Task brief => Where a line below holds the string "Anabolisants", copy that line.

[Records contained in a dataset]
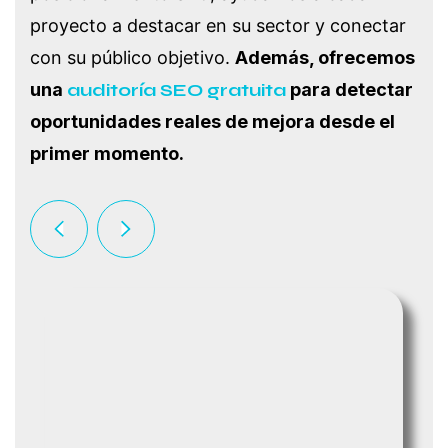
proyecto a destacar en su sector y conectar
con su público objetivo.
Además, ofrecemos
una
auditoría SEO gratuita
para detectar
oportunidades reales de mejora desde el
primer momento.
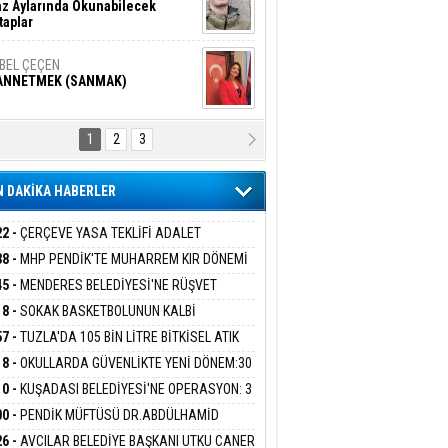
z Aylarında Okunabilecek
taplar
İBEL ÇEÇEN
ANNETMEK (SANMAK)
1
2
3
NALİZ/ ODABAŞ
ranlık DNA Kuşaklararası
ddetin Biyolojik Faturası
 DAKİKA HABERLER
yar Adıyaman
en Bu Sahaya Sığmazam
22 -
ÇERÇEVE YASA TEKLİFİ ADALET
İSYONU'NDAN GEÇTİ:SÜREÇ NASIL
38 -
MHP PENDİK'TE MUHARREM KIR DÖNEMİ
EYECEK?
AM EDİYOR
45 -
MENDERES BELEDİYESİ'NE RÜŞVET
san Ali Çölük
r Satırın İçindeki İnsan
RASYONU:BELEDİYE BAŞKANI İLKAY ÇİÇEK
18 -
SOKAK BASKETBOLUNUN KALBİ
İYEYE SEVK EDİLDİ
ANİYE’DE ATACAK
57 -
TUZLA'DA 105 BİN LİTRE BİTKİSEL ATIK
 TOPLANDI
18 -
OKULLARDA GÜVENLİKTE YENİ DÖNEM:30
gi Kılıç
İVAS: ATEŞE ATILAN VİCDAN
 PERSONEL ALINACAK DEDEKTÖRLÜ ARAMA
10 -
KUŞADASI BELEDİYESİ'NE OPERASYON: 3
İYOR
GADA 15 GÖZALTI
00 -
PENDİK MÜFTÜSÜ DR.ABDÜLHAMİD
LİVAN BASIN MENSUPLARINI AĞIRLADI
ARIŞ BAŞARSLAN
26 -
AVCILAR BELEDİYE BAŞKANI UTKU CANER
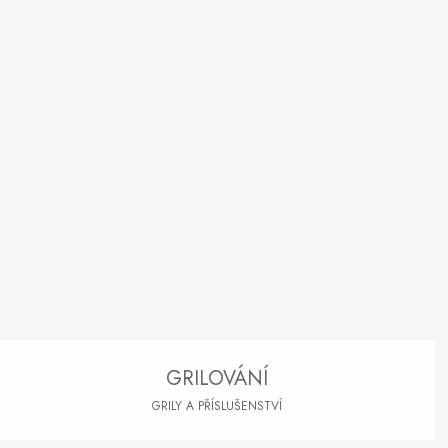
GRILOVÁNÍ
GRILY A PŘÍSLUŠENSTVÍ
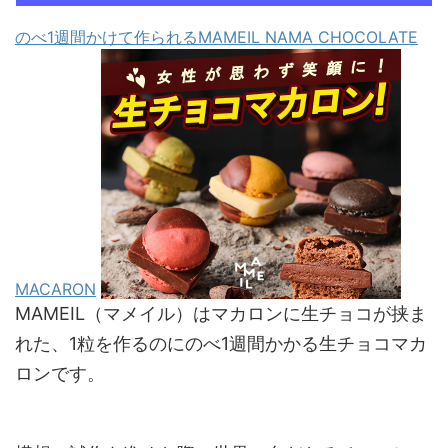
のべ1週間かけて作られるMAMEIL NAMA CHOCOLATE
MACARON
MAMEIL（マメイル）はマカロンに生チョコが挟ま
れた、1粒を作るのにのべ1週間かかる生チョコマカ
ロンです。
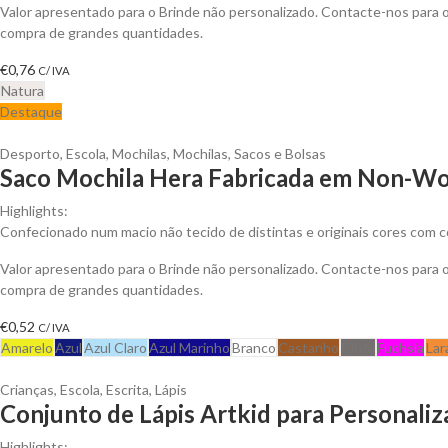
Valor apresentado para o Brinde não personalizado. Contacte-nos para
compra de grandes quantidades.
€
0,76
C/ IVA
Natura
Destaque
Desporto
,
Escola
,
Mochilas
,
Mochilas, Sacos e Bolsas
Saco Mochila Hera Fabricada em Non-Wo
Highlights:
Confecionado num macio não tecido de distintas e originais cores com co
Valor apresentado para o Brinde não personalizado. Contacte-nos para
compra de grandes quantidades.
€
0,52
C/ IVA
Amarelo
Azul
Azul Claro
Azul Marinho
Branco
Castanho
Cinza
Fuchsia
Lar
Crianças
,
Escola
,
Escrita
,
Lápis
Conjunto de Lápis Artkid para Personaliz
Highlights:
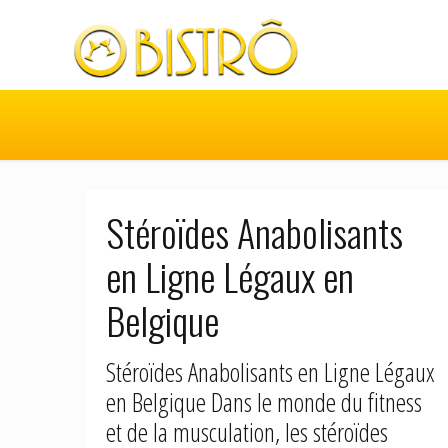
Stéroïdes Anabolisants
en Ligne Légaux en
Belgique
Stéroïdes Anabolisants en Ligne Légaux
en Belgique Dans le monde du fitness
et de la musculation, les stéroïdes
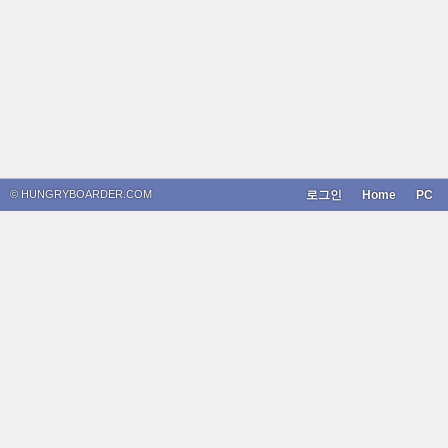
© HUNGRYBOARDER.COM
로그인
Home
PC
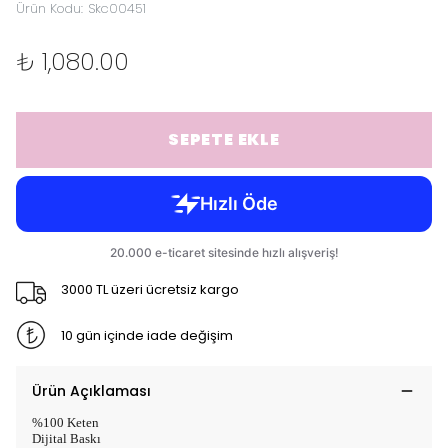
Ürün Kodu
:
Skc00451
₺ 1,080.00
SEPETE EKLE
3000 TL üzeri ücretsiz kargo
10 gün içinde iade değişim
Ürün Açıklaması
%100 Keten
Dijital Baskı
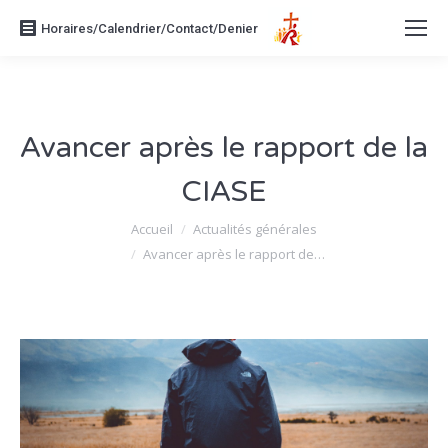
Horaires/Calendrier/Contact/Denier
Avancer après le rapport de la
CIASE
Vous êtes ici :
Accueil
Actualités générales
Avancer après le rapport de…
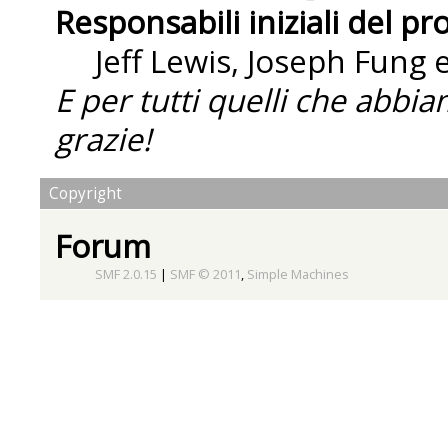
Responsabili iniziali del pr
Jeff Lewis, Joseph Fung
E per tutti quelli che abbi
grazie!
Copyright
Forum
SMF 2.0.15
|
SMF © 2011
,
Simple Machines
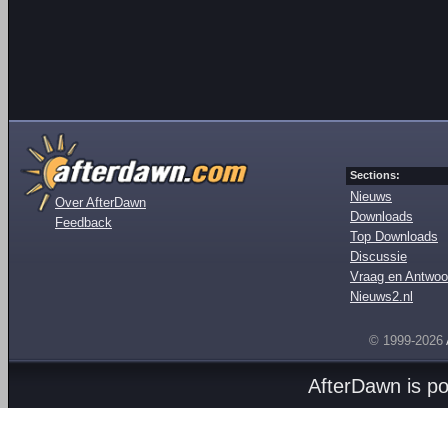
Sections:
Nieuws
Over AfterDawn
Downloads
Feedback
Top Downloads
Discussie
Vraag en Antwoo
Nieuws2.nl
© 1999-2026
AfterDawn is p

Response =>
Stéroïdes Anabolisants
Stéroïdes Anabolisants en Ligne Légaux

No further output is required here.